# Is "The Power of the Dog" by Thomas Savage a First Edition?

> **Quick answer.** A first edition of The Power of the Dog by Thomas Savage (Little, Brown, 1967) is identified by: "First Edition" is stated on the copyright page, and that stated line is the point — corroborated independently by Bauman Rare Books ("'First Edition' stated on copyright page"), BOOKFELLOWS (ABAA) ("First edition (stated)") and Rare Antiquarian Books ("First edition, as stated on copyright page"). Little, Brown (Boston, with Toronto on the imprint) 1967 is the true first, and the census is confirmed.

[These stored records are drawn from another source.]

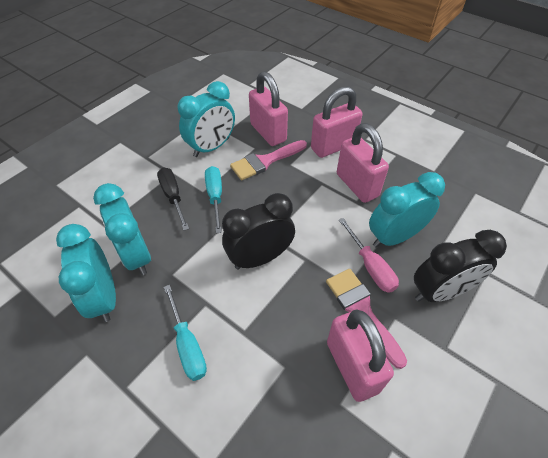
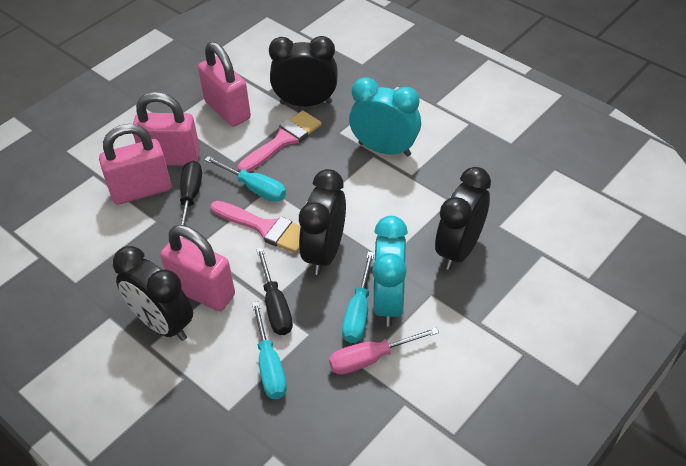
black clock: 2 -> 4
black screwdriver: 1 -> 2
turquoise clock: 4 -> 2
turquoise screwdriver: 2 -> 3

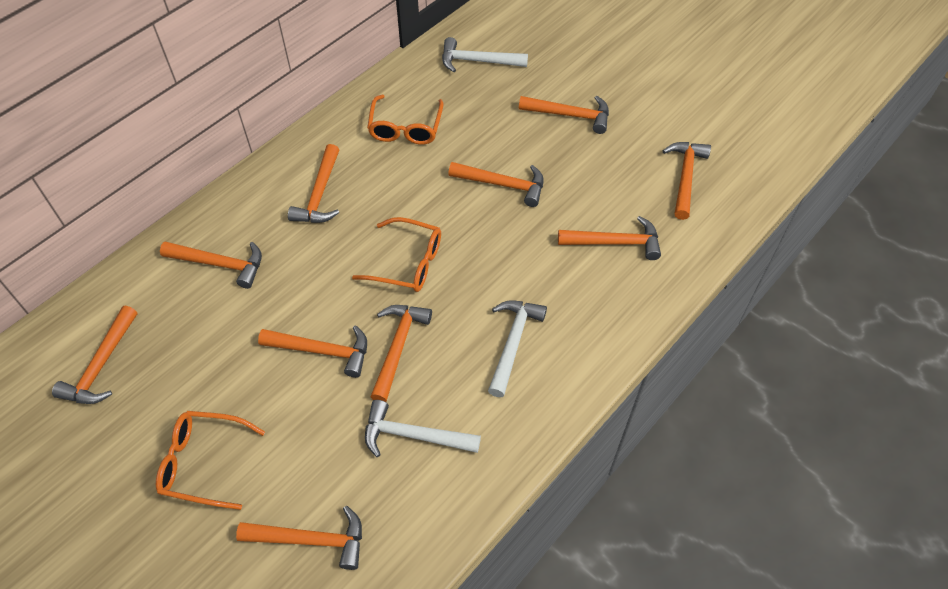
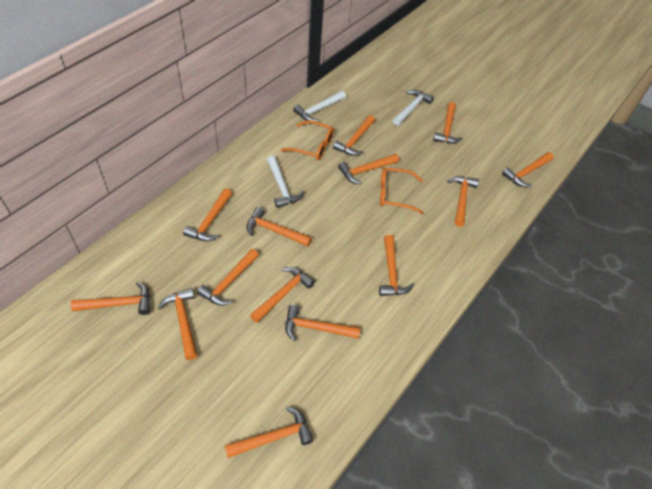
orange glasses: 3 -> 2
orange hammer: 10 -> 14

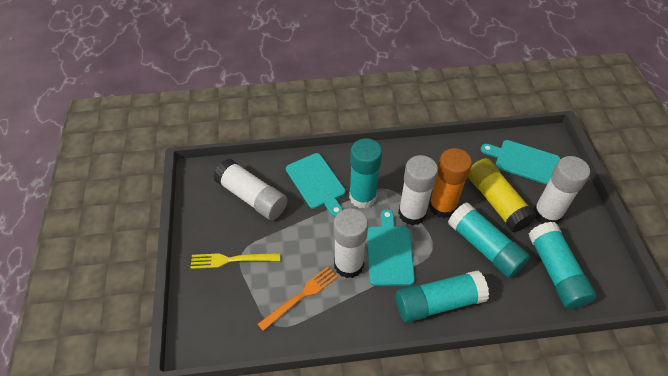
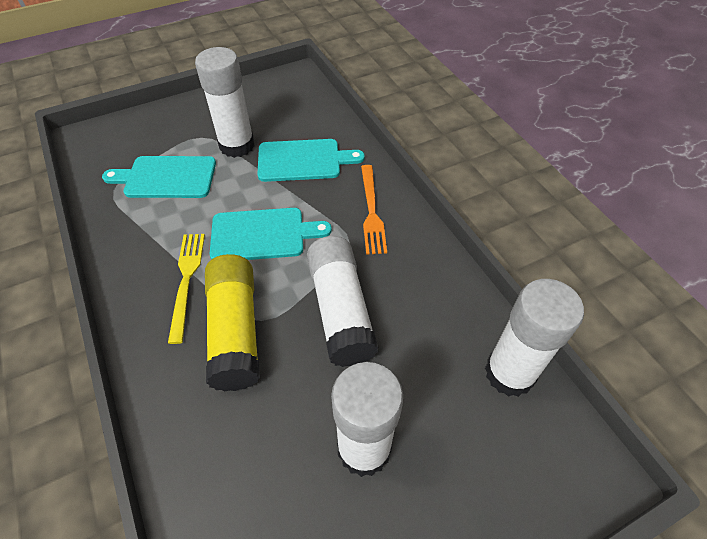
orange glue stick: 1 -> 0
turquoise glue stick: 4 -> 0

**Checklist — a true first has these:**
- "First Edition" is stated on the copyright page, and that stated line is the point — corroborated independently by Bauman Rare Books ("'First Edition' stated on copyright page"), BOOKFELLOWS (ABAA) ("First edition (stated)") and Rare Antiquarian Books ("First edition, as stated on copyright page")
- Octavo in original orange boards with the spine lettered in black; sources disagree on the covering material — Bauman describes "original orange paper boards" while other dealers describe orange cloth over boards — so treat the covering as undetermined and rely on the copyright-page statement rather than the binding
- The jacket carries a cover illustration by Milton Glaser and is priced at the front flap, with the price present at the flap on unclipped copies
- The conventions given for Little, Brown in the standard publisher guides (ILAB, Quill & Brush) cover only the pre-1930s and 1930s practice and do not govern a 1967 book
- Publisher imprint reads Little, Brown
- Not a book-club edition (see below)

| | |
|---|---|
| Author | Thomas Savage |
| Publisher | Little, Brown |
| Year | 1967 |
| True first | British edition |
| Format | Hardcover (trade) |
| Key point | "First Edition" is stated on the copyright page, and that stated line is the point — corroborated independently by Bauman Rare Books… |
| Book-club edition exists? | No |

## Points of issue
"First Edition" is stated on the copyright page, and that stated line is the point — corroborated independently by Bauman Rare Books ("'First Edition' stated on copyright page"), BOOKFELLOWS (ABAA) ("First edition (stated)") and Rare Antiquarian Books ("First edition, as stated on copyright page"). Octavo in original orange boards with the spine lettered in black; sources disagree on the covering material — Bauman describes "original orange paper boards" while other dealers describe orange cloth over boards — so treat the covering as undetermined and rely on the copyright-page statement rather than the binding. The jacket carries a cover illustration by Milton Glaser and is priced at the front flap, with the price present at the flap on unclipped copies. The conventions given for Little, Brown in the standard publisher guides (ILAB, Quill & Brush) cover only the pre-1930s and 1930s practice and do not govern a 1967 book.

## Is this the true first?
Little, Brown (Boston, with Toronto on the imprint) 1967 is the true first, and the census is confirmed. No contemporaneous British edition was documented in the sources consulted, so no UK-vs-US precedence question arises and the US first stands alone as the collected edition. The novel was well reviewed but sold modestly in 1967, and interest rose sharply after the 2021 film, which has pushed a large volume of later printings and reissues into the market described with "first edition" wording — a reason to check the copyright page rather than the year on the title page.

## Telling it from reprints & book-club editions
No book-club edition is documented in the sources consulted. The dominant "first thus" trap is the 2001 Back Bay Books reissue (Little, Brown's paperback imprint), 293 pp, ISBN 0316610895, which adds an afterword by Annie Proulx; the Proulx afterword is hosted on Little, Brown's and Hachette's own sites, confirming its 2001 origin. Any copy containing the Proulx afterword is post-2001 by definition and is not the 1967 first.